- Tarefa: Reescreva os registros abaixo trocando "scientific name" por "binomial name" em todas as ocorrências. Deixe todo o resto sem alteração.

- Material da tarefa:

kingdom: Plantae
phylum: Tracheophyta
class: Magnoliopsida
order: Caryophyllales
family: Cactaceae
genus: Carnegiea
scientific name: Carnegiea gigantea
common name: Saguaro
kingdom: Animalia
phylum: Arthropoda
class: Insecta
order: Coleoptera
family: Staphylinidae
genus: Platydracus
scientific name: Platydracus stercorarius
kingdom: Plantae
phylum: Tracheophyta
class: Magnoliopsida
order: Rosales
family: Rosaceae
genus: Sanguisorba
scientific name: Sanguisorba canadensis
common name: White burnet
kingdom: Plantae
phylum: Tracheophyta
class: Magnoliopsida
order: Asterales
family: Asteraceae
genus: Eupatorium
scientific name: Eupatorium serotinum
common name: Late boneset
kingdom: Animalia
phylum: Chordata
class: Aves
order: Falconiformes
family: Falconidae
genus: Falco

- Resposta correta:
kingdom: Plantae
phylum: Tracheophyta
class: Magnoliopsida
order: Caryophyllales
family: Cactaceae
genus: Carnegiea
binomial name: Carnegiea gigantea
common name: Saguaro
kingdom: Animalia
phylum: Arthropoda
class: Insecta
order: Coleoptera
family: Staphylinidae
genus: Platydracus
binomial name: Platydracus stercorarius
kingdom: Plantae
phylum: Tracheophyta
class: Magnoliopsida
order: Rosales
family: Rosaceae
genus: Sanguisorba
binomial name: Sanguisorba canadensis
common name: White burnet
kingdom: Plantae
phylum: Tracheophyta
class: Magnoliopsida
order: Asterales
family: Asteraceae
genus: Eupatorium
binomial name: Eupatorium serotinum
common name: Late boneset
kingdom: Animalia
phylum: Chordata
class: Aves
order: Falconiformes
family: Falconidae
genus: Falco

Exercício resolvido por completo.